Opinion

Bravo to WVU team who exposed VW cheating

An editorial from the Parkersburg News and Sentinel

PARKERSBURG, W.Va. — It may have come as a shock to the folks at Volkswagen, but when federal officials and the California Air Resources Board needed help tracking down an environmental cheater, they turned to the best in the business: West Virginia University.

Despite the widely held belief that West Virginians do not care about the environment or reducing pollution, one of the most highly regarded research facilities in the country is right here in the Mountain State. WVU’s Center for Alternative Fuels, Engines and Emissions has been working for decades to tackle problems that are stumping lesser institutions. Back in 1998, the Center was able to find more than 1.1 million trucks with heavy-duty diesel engines that had passed emissions tests at the factory because they had been fitted with devices that overcame emissions controls.

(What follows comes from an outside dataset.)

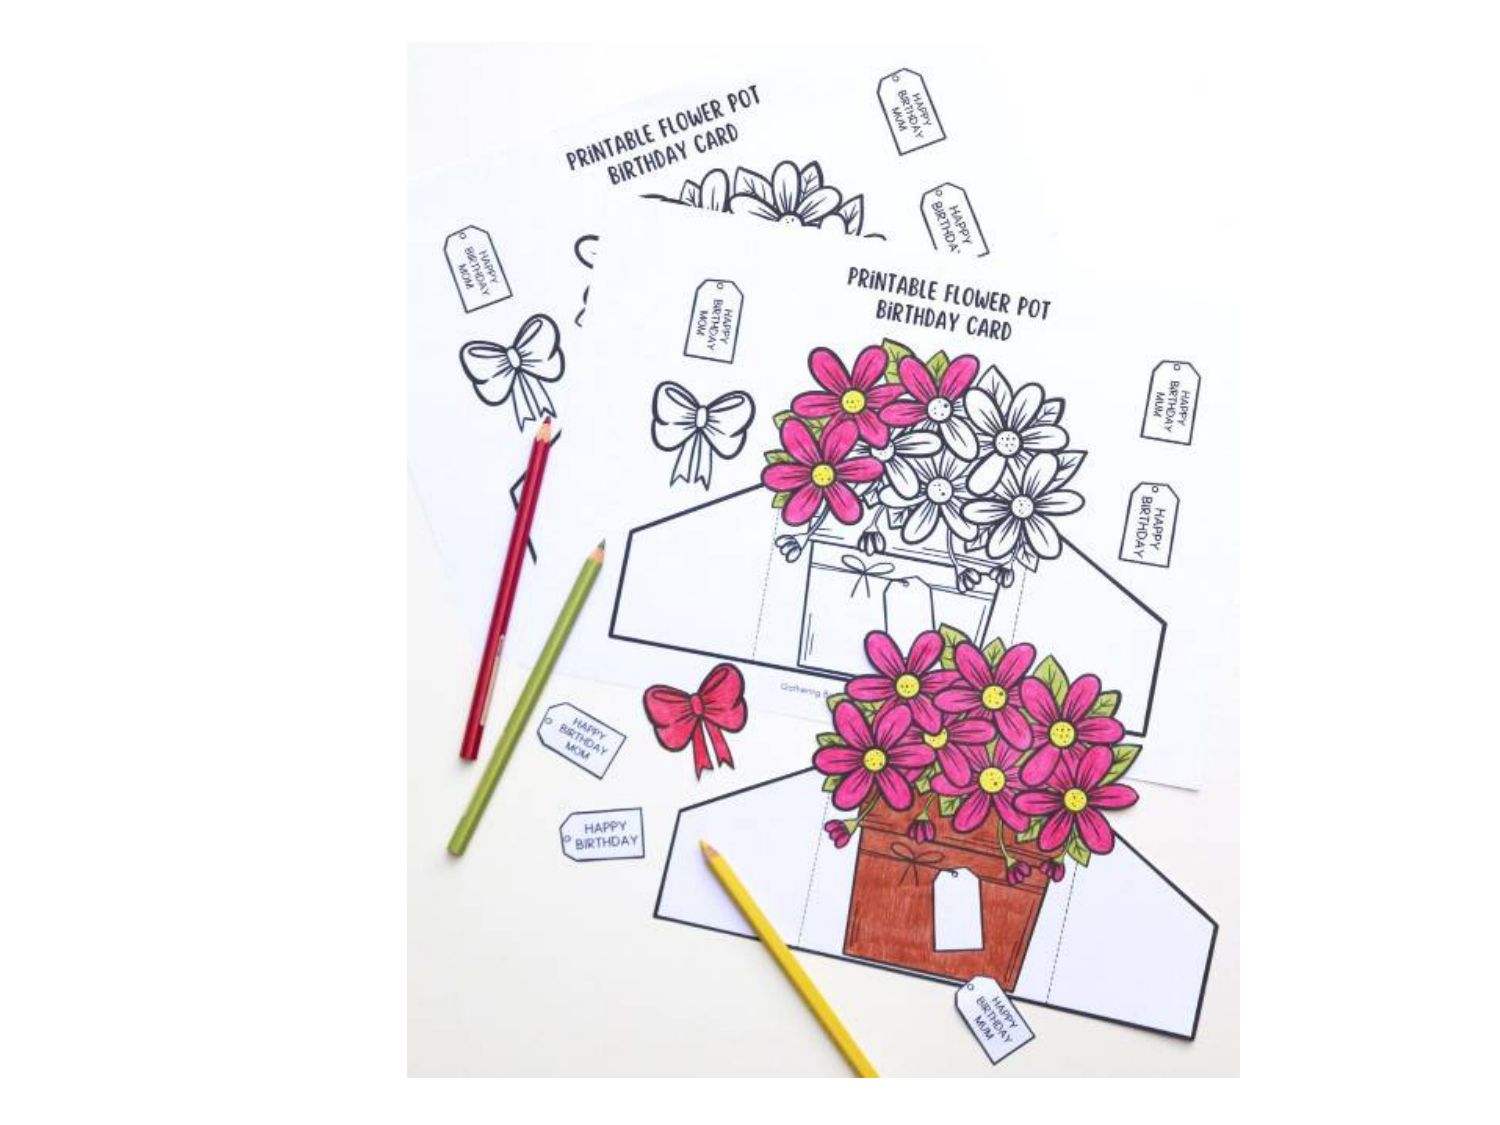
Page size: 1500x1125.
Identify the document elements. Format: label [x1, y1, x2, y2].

picture [407, 42, 1240, 1079]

Now, the 2012 Volkswagen Jetta and the 2013 VW Passat have been found out as significantly higher polluters than their initial test results indicated. In fact, because of the work done at WVU, Volkswagen has been forced to admit it placed stealth software on millions of its vehicles in order to cheat the system.

Both the Environmental Protection Agency and the CARB cited WVU’s help in bringing the fraud to light because, while nearly everyone else who conducts such tests uses a dynamometer that can be fooled, WVU uses its own equipment, which fits in vehicle trunks.

Bravo, to the team at WVU, which is doing superior work in the field of alternative fuels and emissions reduction; and which has proved once again, the initial science on emissions does not always bear up to further scrutiny.